* **Records supplied**
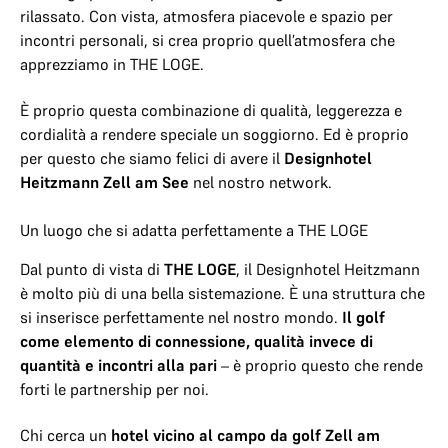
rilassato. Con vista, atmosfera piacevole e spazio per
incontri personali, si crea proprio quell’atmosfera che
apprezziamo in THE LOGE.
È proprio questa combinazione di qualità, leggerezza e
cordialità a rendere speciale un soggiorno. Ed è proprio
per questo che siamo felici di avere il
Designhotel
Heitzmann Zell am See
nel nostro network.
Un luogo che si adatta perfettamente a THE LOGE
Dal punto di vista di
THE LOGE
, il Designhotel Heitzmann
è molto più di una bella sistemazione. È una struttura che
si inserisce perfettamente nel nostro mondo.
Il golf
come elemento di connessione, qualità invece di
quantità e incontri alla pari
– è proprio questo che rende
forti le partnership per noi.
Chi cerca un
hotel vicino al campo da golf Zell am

---

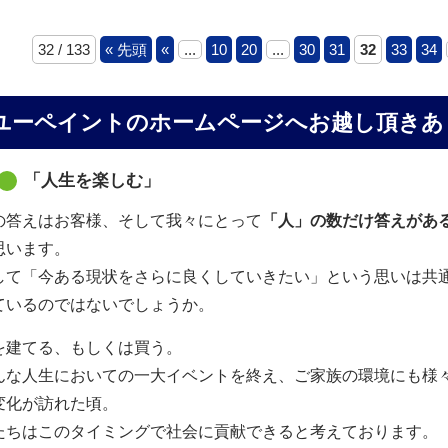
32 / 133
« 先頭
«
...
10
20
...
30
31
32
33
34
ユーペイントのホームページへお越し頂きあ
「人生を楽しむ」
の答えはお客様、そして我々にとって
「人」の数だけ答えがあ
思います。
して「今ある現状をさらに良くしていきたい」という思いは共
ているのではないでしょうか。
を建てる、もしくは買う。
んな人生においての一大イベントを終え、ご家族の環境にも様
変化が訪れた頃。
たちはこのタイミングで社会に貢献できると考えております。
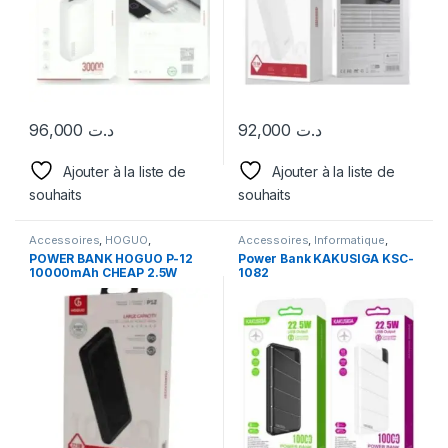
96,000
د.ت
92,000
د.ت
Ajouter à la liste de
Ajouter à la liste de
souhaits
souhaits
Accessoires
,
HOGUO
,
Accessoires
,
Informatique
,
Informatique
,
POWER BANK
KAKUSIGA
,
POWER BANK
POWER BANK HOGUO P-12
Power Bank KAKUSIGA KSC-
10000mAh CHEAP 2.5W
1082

* **What to do**
Check each line of the records above, and copy those that hold the word "Designhotel".

* **Answer area**
Designhotel
, il Designhotel Heitzmann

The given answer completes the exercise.